The
December 3rd Seattle Times headline read “Scuffle at zoo board’s meeting on where to send elephants”. It
seems that dozens of activists showed up at the Woodland Park Zoo board meeting
to protest a plan to close the zoo’s elephant exhibit and send its two animals
to another zoo. The activists were “demanding its two elephants be sent to a
sanctuary rather than another zoo”. They were blocked from attending due to
lack of space in the meeting hall, but, after police were called, tempers
subsided – at least for the moment.
In November, the zoo had
announced that it would phase out its elephant exhibit, saying its two
remaining Asian elephants need “a larger social group”. The move was coming
after several years of criticism over the zoo’s small, aging exhibit and the
quality of the elephants’ lives in captivity. Officials were looking for a zoo
that had a stable elephant collection that was free of disease and had an
active conservation program that would highlight the threat to elephants in the
wild. It sounded like a good plan and a responsible thing to do except for one
thing. Activists, according to news reports, said relocating the elephants to
another zoo would mean more of the same. “The elephants,” the activists said, “need
to go to a sanctuary. They've been in captivity since they were taken from
their mothers as babies. They deserve to be off exhibit to heal from the trauma
of captivity.”
It is a sad fact that zoos have allowed
the perception (not entirely undeserved, unfortunately) that some captive
situations can be traumatic. Zoos also stand accused of wantonly breeding
animals to produce the cute babies which make them money at the gate. When the
babies grow up they become surplus to the zoo’s needs. Sanctuaries have been
rescuing these “unwanted” and “surplus” zoo animals for decades.
If zoos are going to survive, I
believe they need to step up their game and become the sanctuaries to
which people refer, and that will begin with a renewed focus on welfare. At
Chehaw Park, for example, the zebras and antelope call a 40-acre pasture home.
The cheetahs regularly lie atop a mound watching the world go by, much as they
would in the wild. And Bogart the camel appears to enjoy his time interacting
with people during his outings as Chehaw’s animal ambassador. Chehaw is a good
home for these animals and is an example of a zoo that is also a sanctuary. But
animal rights activists would close down even the good zoos and return animals
to the wild.
As
suggested in a previous post, instead of trying to repatriate all wild animals,
I think we need to find ways to allow some of them to live in our midst – a
kind of Amnesty for Animals Program.
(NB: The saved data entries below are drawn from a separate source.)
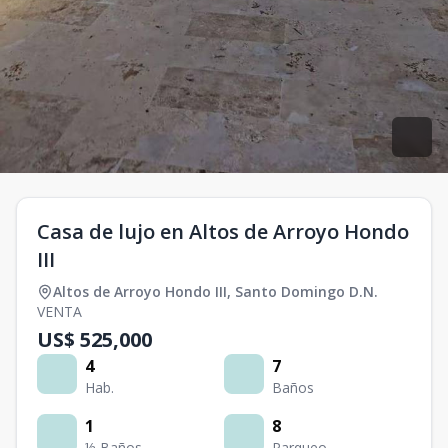
Casa de lujo en Altos de Arroyo Hondo
III
Altos de Arroyo Hondo III
,
Santo Domingo D.N.
VENTA
US$ 525,000
4
7
Hab.
Baños
1
8
½ Baños
Parqueo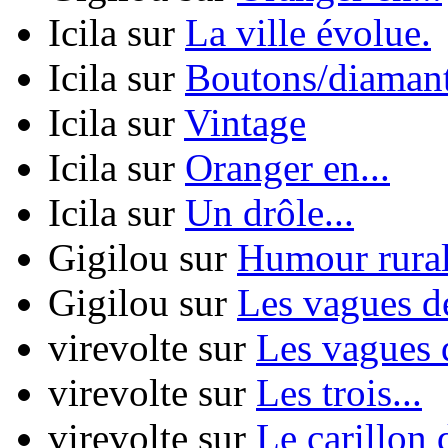
Icila
sur
La ville évolue.
Icila
sur
Boutons/diamant
Icila
sur
Vintage
Icila
sur
Oranger en...
Icila
sur
Un drôle...
Gigilou
sur
Humour rura
Gigilou
sur
Les vagues de
virevolte
sur
Les vagues d
virevolte
sur
Les trois...
virevolte
sur
Le carillon d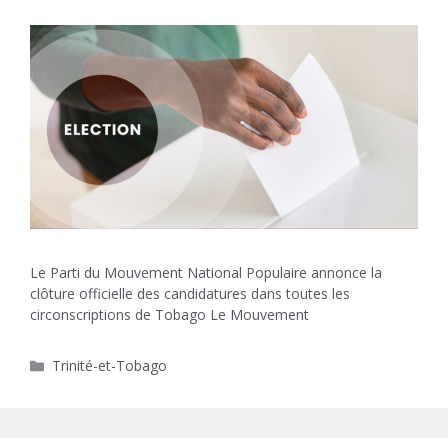
Le Parti du Mouvement National Populaire annonce la
clôture officielle des candidatures dans toutes les
circonscriptions de Tobago Le Mouvement
Catégories
Trinité-et-Tobago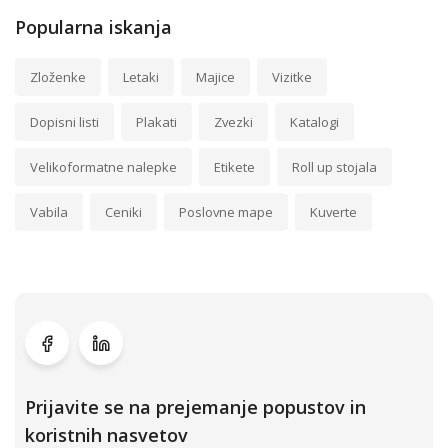
Popularna iskanja
Zloženke
Letaki
Majice
Vizitke
Dopisni listi
Plakati
Zvezki
Katalogi
Velikoformatne nalepke
Etikete
Roll up stojala
Vabila
Ceniki
Poslovne mape
Kuverte
Prijavite se na prejemanje popustov in
koristnih nasvetov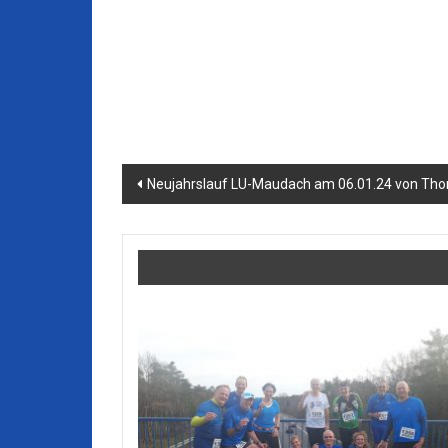
Beitragsnavigation
Neujahrslauf LU-Maudach am 06.01.24 von Th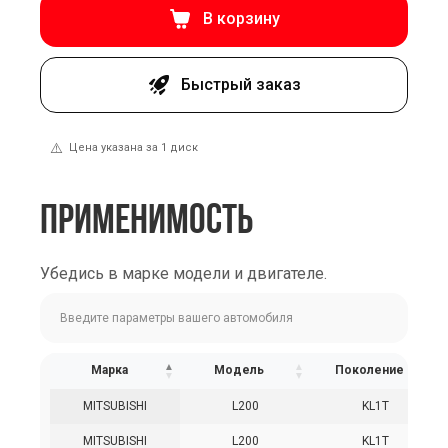
В корзину
Быстрый заказ
⚠️
Цена указана за 1 диск
ПРИМЕНИМОСТЬ
Убедись в марке модели и двигателе.
Марка
Модель
Поколение
MITSUBISHI
L200
KL1T
MITSUBISHI
L200
KL1T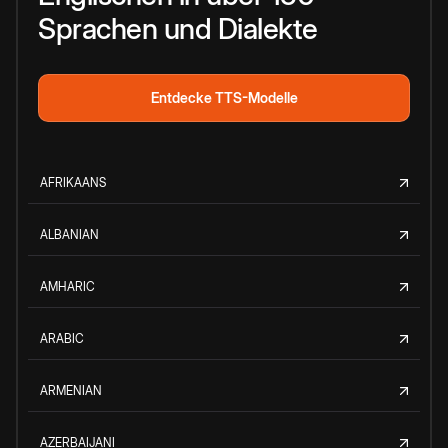
Sprachen und Dialekte
Entdecke TTS-Modelle
AFRIKAANS
ALBANIAN
AMHARIC
ARABIC
ARMENIAN
AZERBAIJANI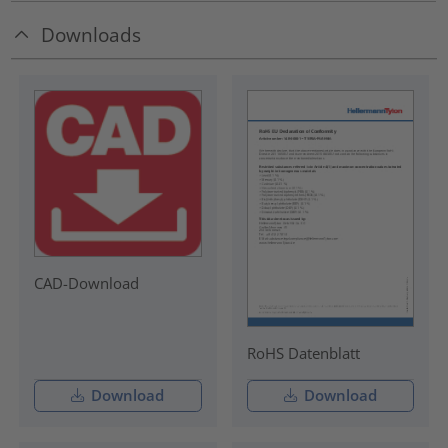
Downloads
CAD-Download
RoHS Datenblatt
Download
Download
Abolishing zoos, marine parks, and
circuses is not the answer. It is these institutions that have developed the
ability to live with animals. Granted, there has been plenty of abuse in the
past, but times have changed. We need to talk about living together in a global
community of zoos, game parks, marine parks and, yes, even circuses. We need to
give animals their rights, take them out of the hands of those who will not or
cannot care for them, grant them protection under the law, and assimilate them
into our lives and into our societies.